[Information provided Boundary: Start]

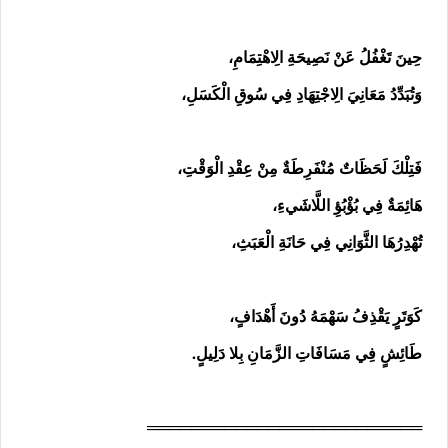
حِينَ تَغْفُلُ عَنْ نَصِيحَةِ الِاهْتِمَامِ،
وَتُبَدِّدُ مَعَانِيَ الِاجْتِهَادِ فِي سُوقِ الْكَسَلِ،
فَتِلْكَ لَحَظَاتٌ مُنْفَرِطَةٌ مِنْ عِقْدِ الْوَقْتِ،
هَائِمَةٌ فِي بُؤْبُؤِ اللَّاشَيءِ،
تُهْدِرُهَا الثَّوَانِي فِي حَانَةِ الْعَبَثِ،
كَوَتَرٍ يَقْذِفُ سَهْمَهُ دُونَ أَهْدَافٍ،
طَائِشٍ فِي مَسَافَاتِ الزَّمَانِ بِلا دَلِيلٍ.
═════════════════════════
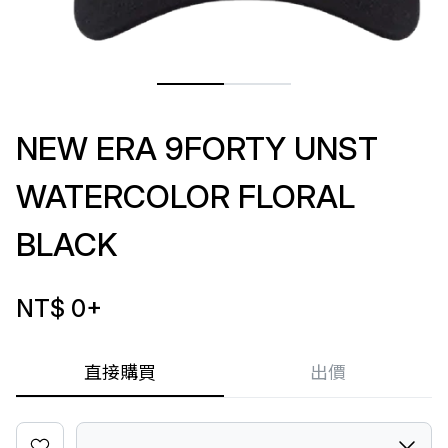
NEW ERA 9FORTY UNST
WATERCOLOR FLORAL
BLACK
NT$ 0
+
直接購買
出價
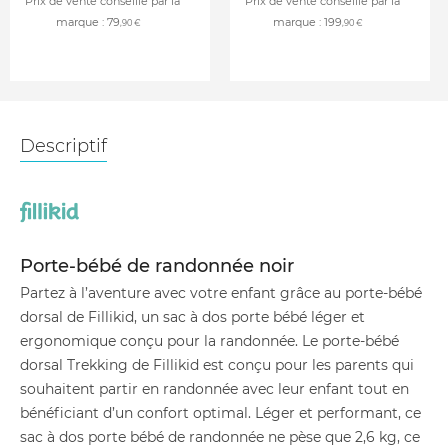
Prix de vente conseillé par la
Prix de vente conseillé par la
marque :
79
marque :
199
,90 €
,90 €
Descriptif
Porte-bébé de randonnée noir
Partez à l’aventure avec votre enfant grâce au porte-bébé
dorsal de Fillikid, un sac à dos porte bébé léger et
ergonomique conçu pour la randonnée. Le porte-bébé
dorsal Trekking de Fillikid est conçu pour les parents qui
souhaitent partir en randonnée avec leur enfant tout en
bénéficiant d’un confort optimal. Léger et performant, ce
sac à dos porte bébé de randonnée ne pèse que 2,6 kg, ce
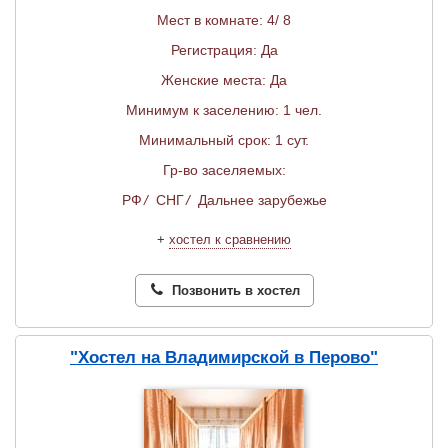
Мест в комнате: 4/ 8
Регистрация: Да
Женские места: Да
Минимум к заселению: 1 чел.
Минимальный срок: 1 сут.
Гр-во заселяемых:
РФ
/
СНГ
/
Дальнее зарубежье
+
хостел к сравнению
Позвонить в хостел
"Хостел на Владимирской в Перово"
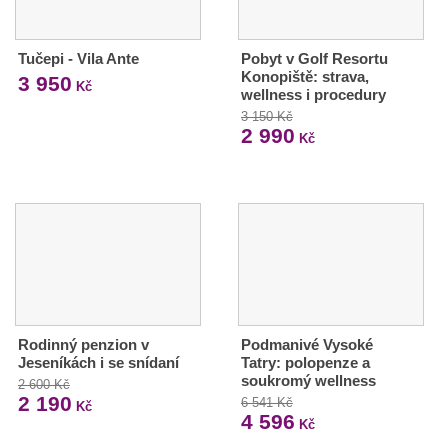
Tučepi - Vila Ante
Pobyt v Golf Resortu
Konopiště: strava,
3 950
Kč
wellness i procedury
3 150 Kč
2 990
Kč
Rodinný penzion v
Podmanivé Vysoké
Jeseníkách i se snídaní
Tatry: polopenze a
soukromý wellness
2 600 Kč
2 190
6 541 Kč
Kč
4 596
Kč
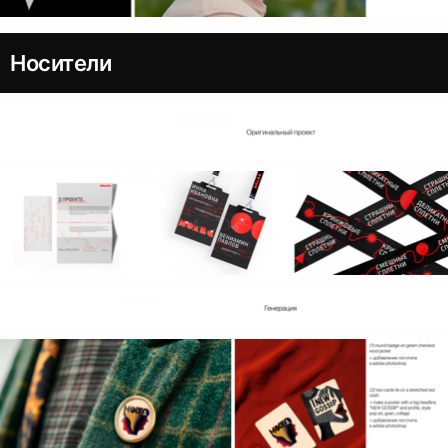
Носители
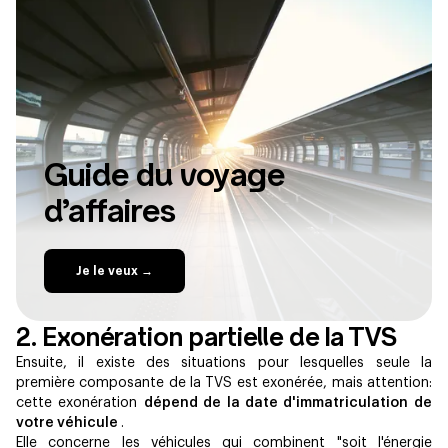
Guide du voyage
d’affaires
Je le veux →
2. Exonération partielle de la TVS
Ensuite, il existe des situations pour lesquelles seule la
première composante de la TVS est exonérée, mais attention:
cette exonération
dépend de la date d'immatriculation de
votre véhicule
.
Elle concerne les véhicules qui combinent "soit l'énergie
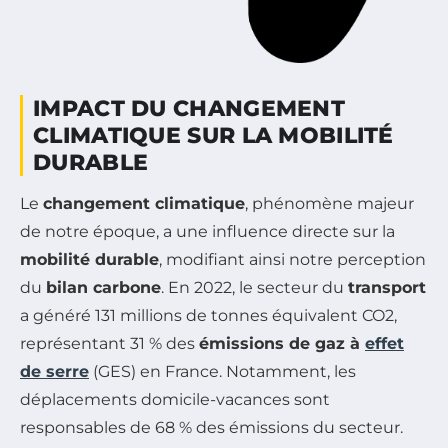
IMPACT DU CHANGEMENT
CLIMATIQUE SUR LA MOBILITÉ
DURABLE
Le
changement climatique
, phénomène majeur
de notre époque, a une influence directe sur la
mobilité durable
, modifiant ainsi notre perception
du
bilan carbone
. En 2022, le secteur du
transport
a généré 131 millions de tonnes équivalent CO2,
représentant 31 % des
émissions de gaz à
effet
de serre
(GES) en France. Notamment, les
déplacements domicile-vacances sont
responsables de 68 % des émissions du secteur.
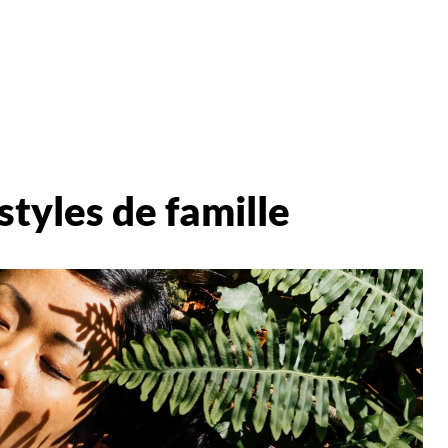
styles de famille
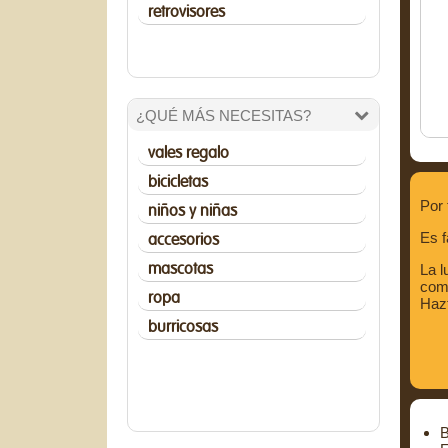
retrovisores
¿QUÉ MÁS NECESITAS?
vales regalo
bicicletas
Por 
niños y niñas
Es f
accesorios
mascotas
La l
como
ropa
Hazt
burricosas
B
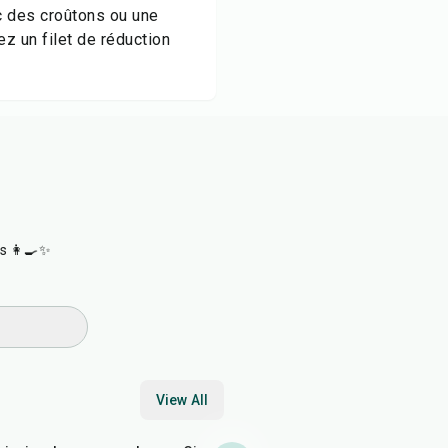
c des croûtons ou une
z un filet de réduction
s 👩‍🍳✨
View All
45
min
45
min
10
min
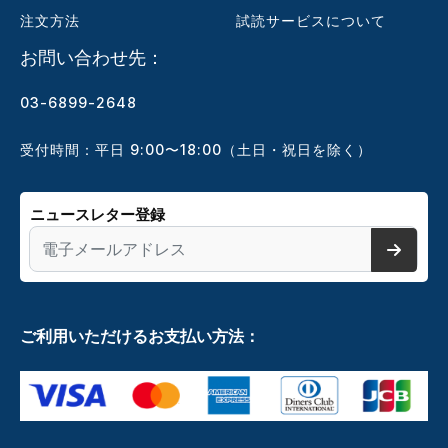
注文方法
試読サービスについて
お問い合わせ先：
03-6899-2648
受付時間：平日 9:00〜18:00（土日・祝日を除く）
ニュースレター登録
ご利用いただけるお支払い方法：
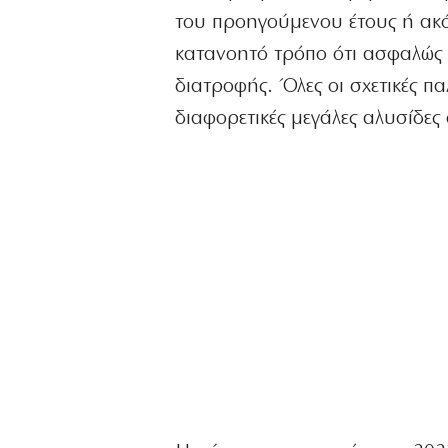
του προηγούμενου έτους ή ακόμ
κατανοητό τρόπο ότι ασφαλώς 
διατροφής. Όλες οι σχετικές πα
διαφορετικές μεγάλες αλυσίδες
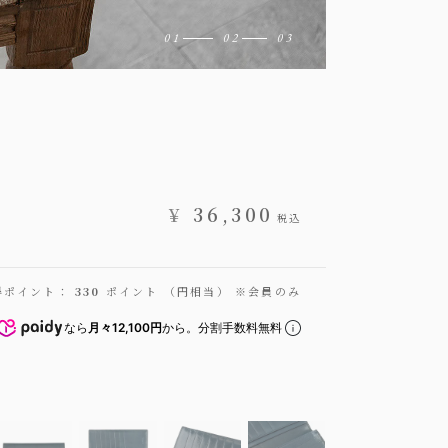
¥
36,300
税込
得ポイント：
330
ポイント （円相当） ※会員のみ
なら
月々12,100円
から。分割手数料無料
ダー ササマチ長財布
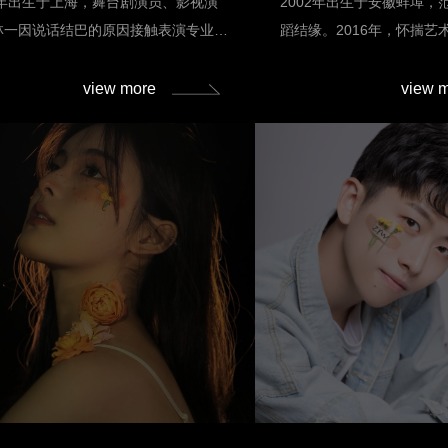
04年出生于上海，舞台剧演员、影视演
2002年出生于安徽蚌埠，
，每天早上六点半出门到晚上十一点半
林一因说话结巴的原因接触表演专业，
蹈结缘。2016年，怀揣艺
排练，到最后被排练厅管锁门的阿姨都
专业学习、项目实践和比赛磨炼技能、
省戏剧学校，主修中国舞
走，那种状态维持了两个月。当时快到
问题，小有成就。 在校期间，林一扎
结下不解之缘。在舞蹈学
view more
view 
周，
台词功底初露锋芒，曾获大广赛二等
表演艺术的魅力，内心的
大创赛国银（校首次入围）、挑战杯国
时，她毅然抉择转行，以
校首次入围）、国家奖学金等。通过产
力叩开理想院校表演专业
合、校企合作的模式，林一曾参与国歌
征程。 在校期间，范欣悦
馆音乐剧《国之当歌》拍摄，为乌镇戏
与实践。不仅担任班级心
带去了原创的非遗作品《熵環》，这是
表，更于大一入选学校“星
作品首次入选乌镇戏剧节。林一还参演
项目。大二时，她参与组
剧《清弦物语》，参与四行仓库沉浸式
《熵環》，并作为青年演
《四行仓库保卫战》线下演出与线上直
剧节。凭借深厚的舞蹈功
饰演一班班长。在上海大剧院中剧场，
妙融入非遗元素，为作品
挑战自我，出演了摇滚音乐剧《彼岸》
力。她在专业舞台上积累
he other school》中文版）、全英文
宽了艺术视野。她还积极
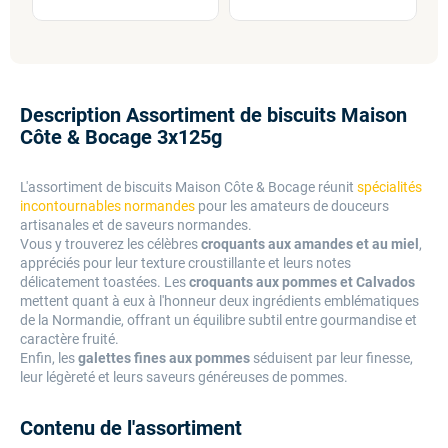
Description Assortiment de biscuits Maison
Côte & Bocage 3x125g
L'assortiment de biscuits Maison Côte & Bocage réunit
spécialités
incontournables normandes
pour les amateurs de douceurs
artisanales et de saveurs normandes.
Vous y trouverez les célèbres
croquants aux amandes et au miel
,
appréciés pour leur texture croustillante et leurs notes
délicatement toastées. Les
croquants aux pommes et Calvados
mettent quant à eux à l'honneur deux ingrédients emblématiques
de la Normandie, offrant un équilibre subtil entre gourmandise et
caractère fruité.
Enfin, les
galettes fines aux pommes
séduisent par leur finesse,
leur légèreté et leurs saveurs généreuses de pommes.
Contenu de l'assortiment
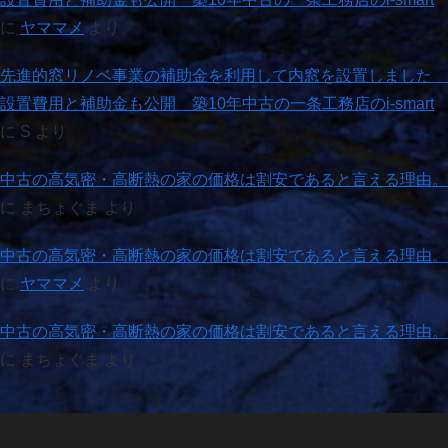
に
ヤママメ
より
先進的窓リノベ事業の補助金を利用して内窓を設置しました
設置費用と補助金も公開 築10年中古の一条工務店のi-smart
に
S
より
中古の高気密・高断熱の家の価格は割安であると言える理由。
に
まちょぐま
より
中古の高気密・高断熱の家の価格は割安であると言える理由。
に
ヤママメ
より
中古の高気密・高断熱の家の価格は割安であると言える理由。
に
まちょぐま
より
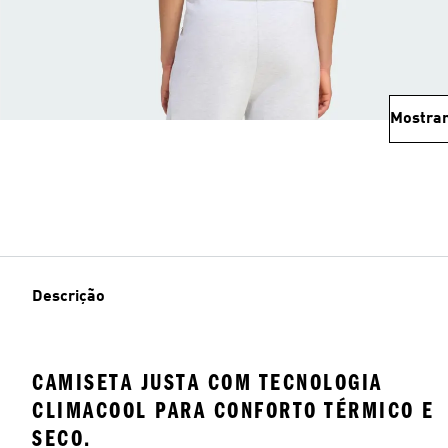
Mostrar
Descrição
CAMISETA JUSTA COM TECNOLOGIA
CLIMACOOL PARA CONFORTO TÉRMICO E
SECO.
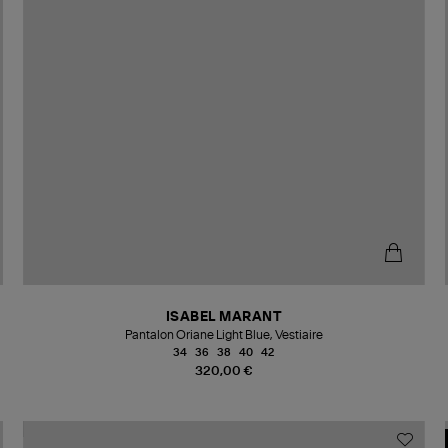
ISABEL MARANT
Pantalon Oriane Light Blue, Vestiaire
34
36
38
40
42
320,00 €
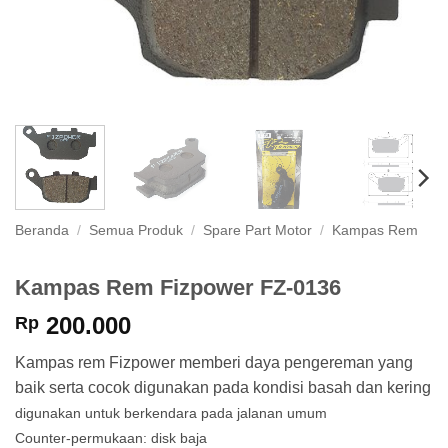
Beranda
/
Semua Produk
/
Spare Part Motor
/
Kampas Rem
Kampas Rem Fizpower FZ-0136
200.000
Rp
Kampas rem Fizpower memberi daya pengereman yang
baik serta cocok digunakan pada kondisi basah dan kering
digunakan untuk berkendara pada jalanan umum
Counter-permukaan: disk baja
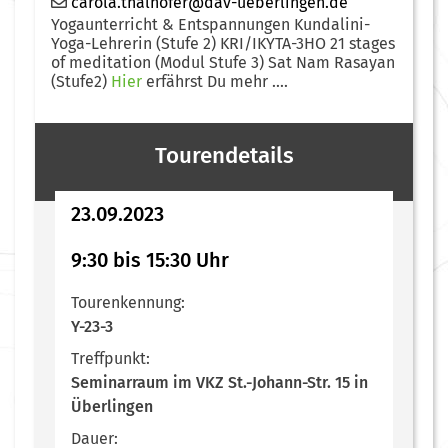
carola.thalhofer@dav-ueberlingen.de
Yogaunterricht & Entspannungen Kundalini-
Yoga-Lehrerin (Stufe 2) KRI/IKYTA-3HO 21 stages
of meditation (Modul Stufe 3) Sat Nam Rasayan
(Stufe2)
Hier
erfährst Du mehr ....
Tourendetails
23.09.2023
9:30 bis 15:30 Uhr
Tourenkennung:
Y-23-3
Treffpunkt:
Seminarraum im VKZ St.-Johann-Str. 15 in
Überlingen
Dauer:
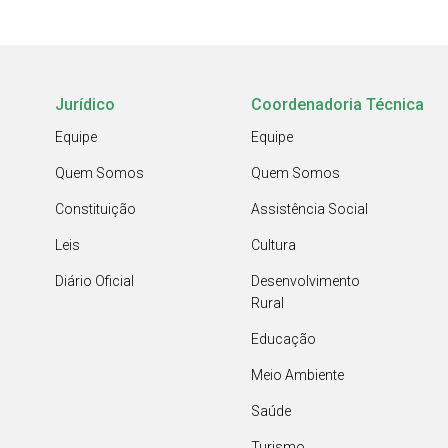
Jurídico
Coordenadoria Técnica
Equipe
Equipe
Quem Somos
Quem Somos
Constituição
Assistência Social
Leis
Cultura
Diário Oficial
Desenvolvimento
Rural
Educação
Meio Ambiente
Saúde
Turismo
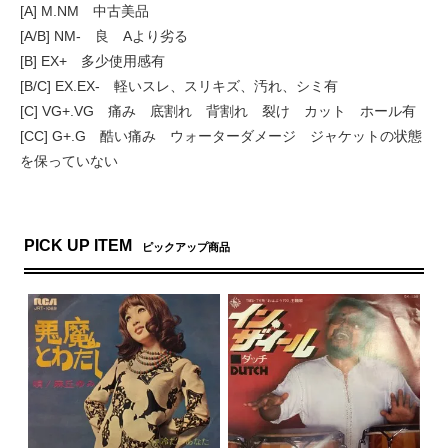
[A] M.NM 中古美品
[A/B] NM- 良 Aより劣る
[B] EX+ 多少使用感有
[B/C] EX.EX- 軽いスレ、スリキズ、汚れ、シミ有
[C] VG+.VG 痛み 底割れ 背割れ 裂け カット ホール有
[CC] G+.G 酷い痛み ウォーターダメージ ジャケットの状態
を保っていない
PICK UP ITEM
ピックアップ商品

[Information provided Boundary: End]

Would you copy out exactly the lines above that start at the one containing "Côte & Bocage 3x125g" and end at the one containing "séduisent par leur", inclusive?

Côte & Bocage 3x125g
L'assortiment de biscuits Maison Côte & Bocage réunit
spécialités
incontournables normandes
pour les amateurs de douceurs
artisanales et de saveurs normandes.
Vous y trouverez les célèbres
croquants aux amandes et au miel
,
appréciés pour leur texture croustillante et leurs notes
délicatement toastées. Les
croquants aux pommes et Calvados
mettent quant à eux à l'honneur deux ingrédients emblématiques
de la Normandie, offrant un équilibre subtil entre gourmandise et
caractère fruité.
Enfin, les
galettes fines aux pommes
séduisent par leur finesse,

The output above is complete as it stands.